The Duke Uniqueness tracks display how unique each sequence is on the positive strand starting at a particular base and of a particular length. Thus, the 20 bp track reflects the uniqueness of all 20 base sequences with the score being assigned to the first base of the sequence. Scores are normalized to between 0 and 1, with 1 representing a completely unique sequence and 0 representing a sequence that occurs more than 4 times in the genome (excluding chrN_random and alternative haplotypes). A score of 0.5 indicates the sequence occurs exactly twice, likewise 0.33 for three times and 0.25 for four times. The Duke Uniqueness tracks were generated for the ENCODE project as tools in the development of the Open Chromatin: DNaseI HS,FAIRE, TFBS and Synthesis tracks.

Blacklisted Regions

The DAC Blacklisted Regions aim to identify a comprehensive set of regions in the human genome that have anomalous, unstructured, high signal/read counts in next gen sequencing experiments independent of cell line and type of experiment. There were 80 open chromatin tracks (DNase and FAIRE datasets) and 20 ChIP-seq input/control tracks spanning ~60 human tissue types/cell lines in total used to identify these regions with signal artifacts. These regions tend to have a very high ratio of multi-mapping to unique mapping reads and high variance in mappability. Some of these regions overlap pathological repeat elements such as satellite, centromeric and telomeric repeats. However, simple mappability based filters do not account for most of these regions. Hence, it is recommended to use this blacklist alongside mappability filters. The DAC Blacklisted Regions track was generated for the ENCODE project.

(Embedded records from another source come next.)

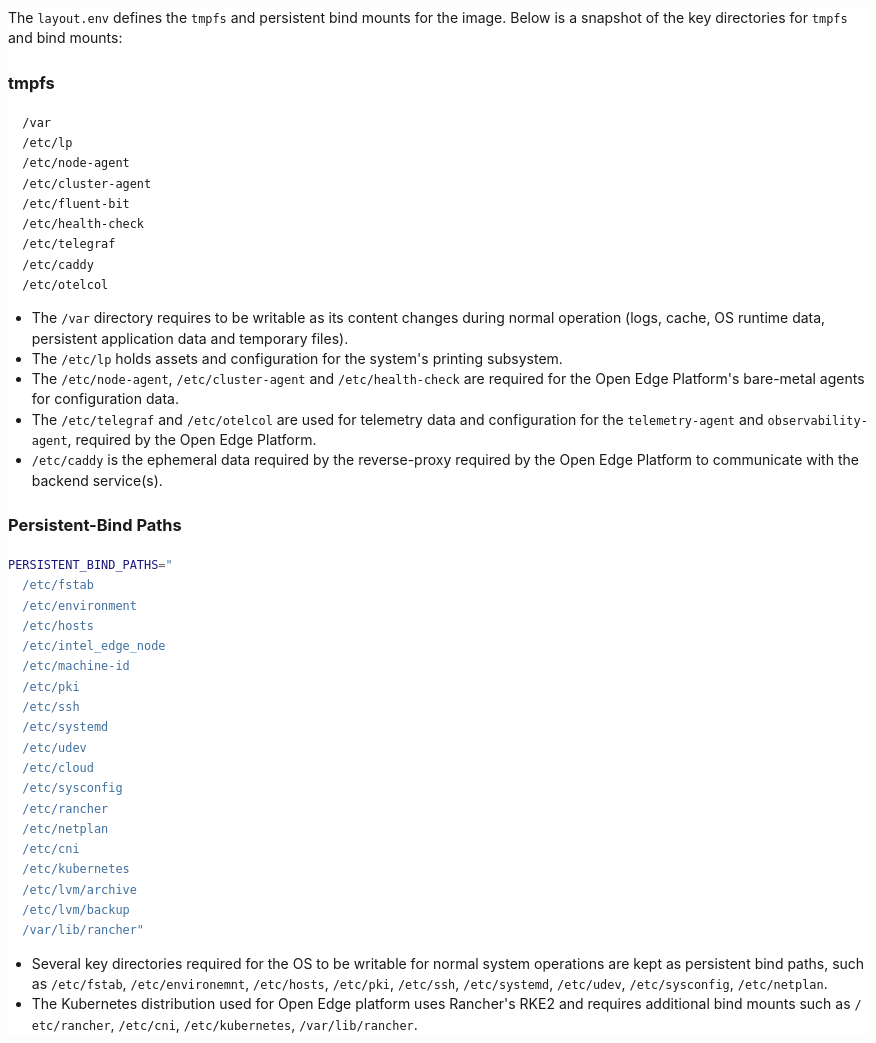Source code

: The `layout.env` defines the `tmpfs` and persistent bind mounts for the image. Below is
a snapshot of the key directories for `tmpfs` and bind mounts:

### **tmpfs**

```bash
  /var
  /etc/lp
  /etc/node-agent
  /etc/cluster-agent
  /etc/fluent-bit
  /etc/health-check
  /etc/telegraf
  /etc/caddy
  /etc/otelcol
```

- The `/var` directory requires to be writable as its content changes during normal operation
  (logs, cache, OS runtime data, persistent application data and temporary files).
- The `/etc/lp` holds assets and configuration for the system's printing subsystem.
- The `/etc/node-agent`, `/etc/cluster-agent` and `/etc/health-check` are required for the
  Open Edge Platform's bare-metal agents for configuration data.
- The `/etc/telegraf` and `/etc/otelcol` are used for telemetry data and configuration for
  the `telemetry-agent` and `observability-agent`, required by the Open Edge Platform.
- `/etc/caddy` is the ephemeral data required by the reverse-proxy required by the Open Edge
  Platform to communicate with the backend service(s).

### **Persistent-Bind Paths**

```bash
PERSISTENT_BIND_PATHS="
  /etc/fstab
  /etc/environment
  /etc/hosts
  /etc/intel_edge_node
  /etc/machine-id
  /etc/pki
  /etc/ssh
  /etc/systemd
  /etc/udev
  /etc/cloud
  /etc/sysconfig
  /etc/rancher
  /etc/netplan
  /etc/cni
  /etc/kubernetes
  /etc/lvm/archive
  /etc/lvm/backup
  /var/lib/rancher"
```

- Several key directories required for the OS to be writable for normal system operations are
  kept as persistent bind paths, such as `/etc/fstab`, `/etc/environemnt`, `/etc/hosts`,
  `/etc/pki`, `/etc/ssh`, `/etc/systemd`, `/etc/udev`, `/etc/sysconfig`, `/etc/netplan`.
- The Kubernetes distribution used for Open Edge platform uses Rancher's RKE2 and requires
  additional bind mounts such as `/etc/rancher`, `/etc/cni`, `/etc/kubernetes`,
  `/var/lib/rancher`.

The Duke Excluded Regions track displays genomic regions for which mapped sequence tags were filtered out before signal generation and peak calling for Open Chromatin: DNaseI HSand FAIRE tracks. This track contains problematic regions for short sequence tag signal detection (such as satellites and rRNA genes). The Duke Excluded Regions track was generated for the ENCODE project.